臨床研修
3日目 診療の実践
午前0時半に目覚ましで起きる。眠い目をこすりながら診察室に行き、上のDrと引き継ぎ。前日の雷雨のせいか患者さんは少ないようなので、学生さんにも就寝してもらう。
今日は登ってくる人が少ないのかなー、と外の様子をうかがうと、そこにはかなりの人が。
雷雨を五合目などで避けていた人たちがぞろぞろと登ってきはじめるところだった。
これは、忙しい夜になるぞ…と思ったら、その予感は的中してしまうことに。
午前1時頃、最初の患者さんが。20代男性、気持ち悪くて動けない、という。ベッドに寝てもらい、酸素マスクを付けたところで次の患者さんが来所。こちらも20代男性、八合目山小屋に宿泊中だが、頭痛が酷くて眠れない…
こんな感じで次々と患者さんがやってくる。頭痛のみの人から、嘔吐して歩けなくなる人まで。最初のうちは全員ベッドに寝てもらい酸素を吸ってもらっていたのだけれども、気分が良くなる前に次の患者さんが来所、といっ具合。一時は狭い診察室に患者さんが6人もいる事態に。ベッドはあいにく2つしかないし、一度に使える酸素ボンベは2本までなので、少し気分が良くなったら励まして下山してもらう。元気そうな人はSpO2を測った上で深呼吸することを指導し、下山の指示。吐き気を訴える人には(あまり効かないけれど)プリンペランやナウゼリン…
あたふたと患者さんの対応をしていると、午前4時頃にはどうにか新規の来所は収まった模様。

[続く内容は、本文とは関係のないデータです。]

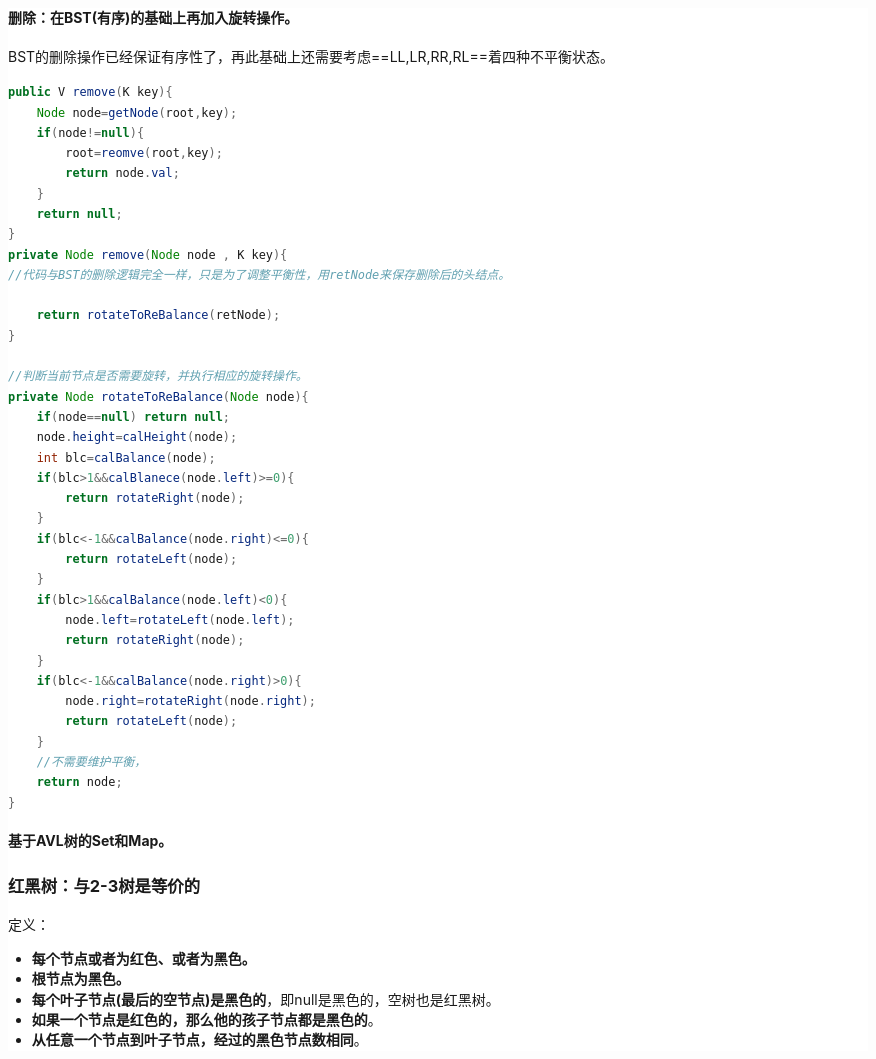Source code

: #### 删除：在BST(有序)的基础上再加入旋转操作。

BST的删除操作已经保证有序性了，再此基础上还需要考虑==LL,LR,RR,RL==着四种不平衡状态。

```java
public V remove(K key){
    Node node=getNode(root,key);
    if(node!=null){
        root=reomve(root,key);
        return node.val;
    }
    return null;
}
private Node remove(Node node , K key){
//代码与BST的删除逻辑完全一样，只是为了调整平衡性，用retNode来保存删除后的头结点。
    
    return rotateToReBalance(retNode);
}

//判断当前节点是否需要旋转，并执行相应的旋转操作。
private Node rotateToReBalance(Node node){
    if(node==null) return null;
    node.height=calHeight(node);
    int blc=calBalance(node);
    if(blc>1&&calBlanece(node.left)>=0){
        return rotateRight(node);
    }
    if(blc<-1&&calBalance(node.right)<=0){
        return rotateLeft(node);
    }
    if(blc>1&&calBalance(node.left)<0){
        node.left=rotateLeft(node.left);
        return rotateRight(node);
    }
    if(blc<-1&&calBalance(node.right)>0){
        node.right=rotateRight(node.right);
        return rotateLeft(node);
    }
    //不需要维护平衡，
    return node;
}
```

#### 基于AVL树的Set和Map。

### 红黑树：与2-3树是等价的

定义：

- **每个节点或者为红色、或者为黑色。**
- **根节点为黑色。**
- **每个叶子节点(最后的空节点)是黑色的**，即null是黑色的，空树也是红黑树。
- **如果一个节点是红色的，那么他的孩子节点都是黑色的**。
- **从任意一个节点到叶子节点，经过的黑色节点数相同**。
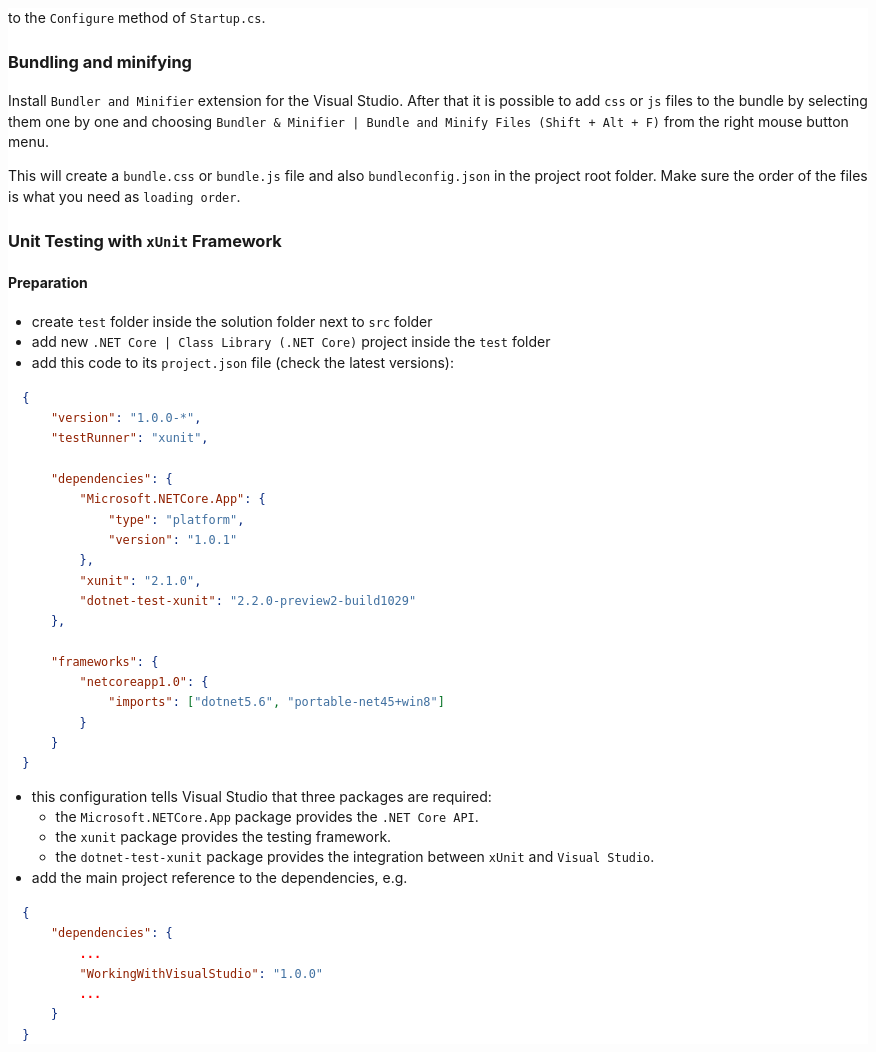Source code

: to the `Configure` method of `Startup.cs`.

### Bundling and minifying

Install `Bundler and Minifier` extension for the Visual Studio. After that it is possible to add `css` or `js` files to the bundle by selecting them one by one and choosing `Bundler & Minifier | Bundle and Minify Files (Shift + Alt + F)` from the right mouse button menu.

This will create a `bundle.css` or `bundle.js` file and also `bundleconfig.json` in the project root folder. Make sure the order of the files is what you need as `loading order`.

### Unit Testing with `xUnit` Framework

#### Preparation

* create `test` folder inside the solution folder next to `src` folder
* add new `.NET Core | Class Library (.NET Core)` project inside the `test` folder
* add this code to its `project.json` file (check the latest versions):

```json
  {
      "version": "1.0.0-*",
      "testRunner": "xunit",

      "dependencies": {
          "Microsoft.NETCore.App": {
              "type": "platform",
              "version": "1.0.1"
          },
          "xunit": "2.1.0",
          "dotnet-test-xunit": "2.2.0-preview2-build1029"
      },

      "frameworks": {
          "netcoreapp1.0": {
              "imports": ["dotnet5.6", "portable-net45+win8"]
          }
      }
  }
```

* this configuration tells Visual Studio that three packages are required:
    * the `Microsoft.NETCore.App` package provides the `.NET Core API`.
    * the `xunit` package provides the testing framework.
    * the `dotnet-test-xunit` package provides the integration between `xUnit` and `Visual Studio`.
* add the main project reference to the dependencies, e.g.

```json
  {
      "dependencies": {
          ...
          "WorkingWithVisualStudio": "1.0.0"
          ...
      }
  }
```


[1]: http://www.apress.com/9781484203989?gtmf=s
[2]: http://www.wrox.com/WileyCDA/WroxTitle/Professional-C-6-and-NET-Core-1-0.productCd-111909660X.html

幸い重症な患者さんはおらず。
診療所の窓から顔を出すと、ちょうどご来光が。
午前6時頃、朝食が配達されて食事。食事後、今度は上のDrが、山岳パトロール隊の人と山頂に向けて出発。診療所はしばらく、自分と学生さんの2人体制に。こうなると、現場の「医師」は必然的に自分ということになる。
ただ、こんな時に限って難しい症例が入ってくる。
一人目は、30代男性。九合目に登る途中、気分不調で意識がもうろうとしたとのことで、仲間に抱えられて来所。SpO2は(末梢が締まっていたせいもあるだろうけど)なんと47! 急いでO2 10Lマスク。しばらくすると意識が戻ってきたので、ダイアモックス内服のうえで、直ちに下山するように指示。
二人目は、胸痛を主訴にした60代の男性。今までに心イベントの既往はない、とのことだけれども、「胸が押しつけられるよう」「重苦しい」などと、国試に出たら狭心症に丸をつけたくなるような訴え。もっとも、高山病の症状としても胸痛が出ることがあるようなので、鑑別が必要になる。なんでこんな時に限ってこんな症例が来るんだー、と思いつつも、ここには医師免許を持った人間が自分しかいないので、自分で判断を下さなければならない。
ともかく、酸素を5Lマスクで投与。心電図ないし、アスピリンどうすんべ、等と考えていたら、胸痛は収まってきた模様。「ここでは詳しい検査ができないので、下に降りても胸が痛かったら病院にかかってください。これ以上登ると胸の痛みは酷くなるばかりなので、降りられなくなる前に下山した方が良いですよ。」と説明すると納得してくださり、「また来年来ます」と笑顔で下山されていった。
三人目は、往診の依頼。
「いま九合五勺にいるのですが、肩を脱臼している人がいて動けないんです」
いや、そう言われても診療所を空けるわけにはいかないし…って、ちょうど上の先生が頂上にいる!
携帯で連絡を取って、往診の依頼。無事に患者さんと落ち合えたようで、まずは鎮痛剤内服させて、診療所まで運ぶ、とのこと。
1時間後、先生と患者さんが診療所に到着。酷く痛がっているので、まずはペンタジン1A筋注。その後で整復を試みるも、疼痛が酷いため断念。ここでの治療は困難と判断し、富士宮市立病院へ搬送することに。
もっとも、搬送するとはいえ交通手段のない富士山。ブルドーザーによる搬送は「生死に関わる場合」のみであるため、今回は不可。ボルタレンを内服の上、自力下山とする。
患者さん・同行の人・山岳パトロール隊の方(2人)、自分の5人パーティで下山開始。所々で休みながら、ゆっくりと下山。救急車を手配し、富士宮市立病院に救急搬送を要請。病院に電話をかけると、たまたま電話に出たのが同僚の研修医。顔見知りなので、話がスムーズに進む。小さい病院はこういうときに助かる。
17時頃、患者さんを新五合目で救急車に収容し、自分も同乗して一路富士宮市立病院に。当直の研修医に引き継ぎをして、波乱に満ちた富士山診療所研修が終了した。